NEW YORK – Members of a California-based research team have developed a generative genomic foundation model for predicting and producing DNA sequences at the prokaryotic genome level — an approach they dubbed Evo.
"Using information learned over whole genomes, Evo learns how small changes in nucleotide sequence affect whole-organism fitness and can generate DNA sequences with plausible genomic architecture more than 1 megabase in length," researchers wrote in a paper published in Science on Thursday.
There, co-senior and co-corresponding authors Brian Hie, a data science and chemical engineering researcher affiliated with the Arc Institute and Stanford University, and Patrick Hsu, with the Arc Institute and the University of California at Berkeley, and their colleagues noted that Evo's current "prediction and generation capabilities span molecular and genomic scales of complexity, advancing our understanding and control of biology."
Building on a deep signal processing architecture for long sequences known as StripedHyena, the team put together the Evo machine learning model for interrogating relatively long stretches of sequence in prokaryotic genomes, along with the interactions between the DNA, RNA, and proteins encoded by these sequences.
After training Evo with sequence data for 2.7 million prokaryote or phage virus genomes — including genome sequences for more than 80,000 bacteria or archaea — a set that did not include viruses known for infecting eukaryotic cells — the team used Evo to translate between DNA, RNA, and protein modalities, the functional systems they formed, and the consequences of DNA mutations.

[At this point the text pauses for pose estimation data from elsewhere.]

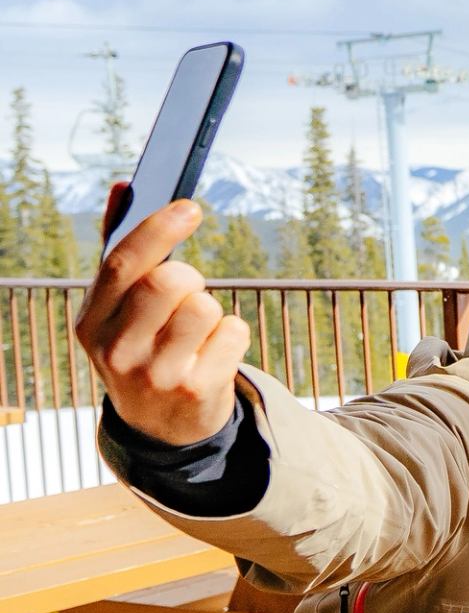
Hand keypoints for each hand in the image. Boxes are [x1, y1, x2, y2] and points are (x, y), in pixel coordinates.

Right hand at [75, 198, 249, 446]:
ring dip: (211, 308)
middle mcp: (117, 352)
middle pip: (170, 282)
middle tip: (187, 291)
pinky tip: (212, 353)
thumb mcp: (117, 309)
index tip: (190, 206)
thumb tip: (125, 185)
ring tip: (195, 331)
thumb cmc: (141, 346)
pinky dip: (232, 333)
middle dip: (189, 276)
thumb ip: (120, 246)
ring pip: (206, 306)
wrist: (161, 427)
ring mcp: (158, 376)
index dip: (158, 230)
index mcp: (90, 323)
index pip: (122, 265)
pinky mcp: (198, 391)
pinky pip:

"The central dogma integrates DNA, RNA, and protein with a unified code and predictable information flow, whereas evolution unifies the vastly different length scales of biological function represented by molecules, pathways, cells, and organisms," the authors explained. "Evo learns both of these representations from the whole-genome sequences of millions of organisms to enable prediction and design tasks from the molecular to genome scale."
Beyond the model's predictive capabilities, the investigators outlined a series of experiments highlighting Evo's applicability for designing and producing synthetic CRISPR-Cas molecular complex and transposon systems capable of prompting specific genetic cuts or transposition events, respectively. Those experiments were informed by Evo fine-tuning with published data on more than 72,800 CRISPR-Cas loci and with sequence data for specific mobile genetic element family sequences.
By bringing in insights from the Genome Taxonomy Database and the US Department of Energy's Integrated Microbial Genomes, the team also took a crack at using Evo to predict essential gene sets, uncover problematic changes in such essential genes, and to generate new bacterial genomes.
Their results "suggested that Evo can generate genome sequences containing plausible high-level genomic organization at an unprecedented scale without extensive prompt engineering or fine-tuning," the authors reported. "These samples represent a 'blurry image' of a genome that contains key characteristics but lacks the finer-grained details typical of natural genomes."
The team noted that further work will be needed to expand Evo's capabilities to deal with larger and more complex eukaryotic genomes in the future.
"Future models may learn from diverse human and other eukaryotic genomes, using larger context lengths to capture distant genomic interactions over larger genomic scales," Gladstone Institutes and University of California at San Francisco researcher Christina Theodoris noted in a corresponding perspective article in Science.
"The ability to predict the effects of mutations across all layers of regulation in the cell and to design DNA sequences to manipulate cell function would have tremendous diagnostic and therapeutic implications for disease," she wrote, adding that it may eventually be possible to "develop methods to prompt Evo with environmental cues or cell states that contextualize DNA, which is identical across cells within multicellular organisms and yet directs variable functions of each cell across space and time."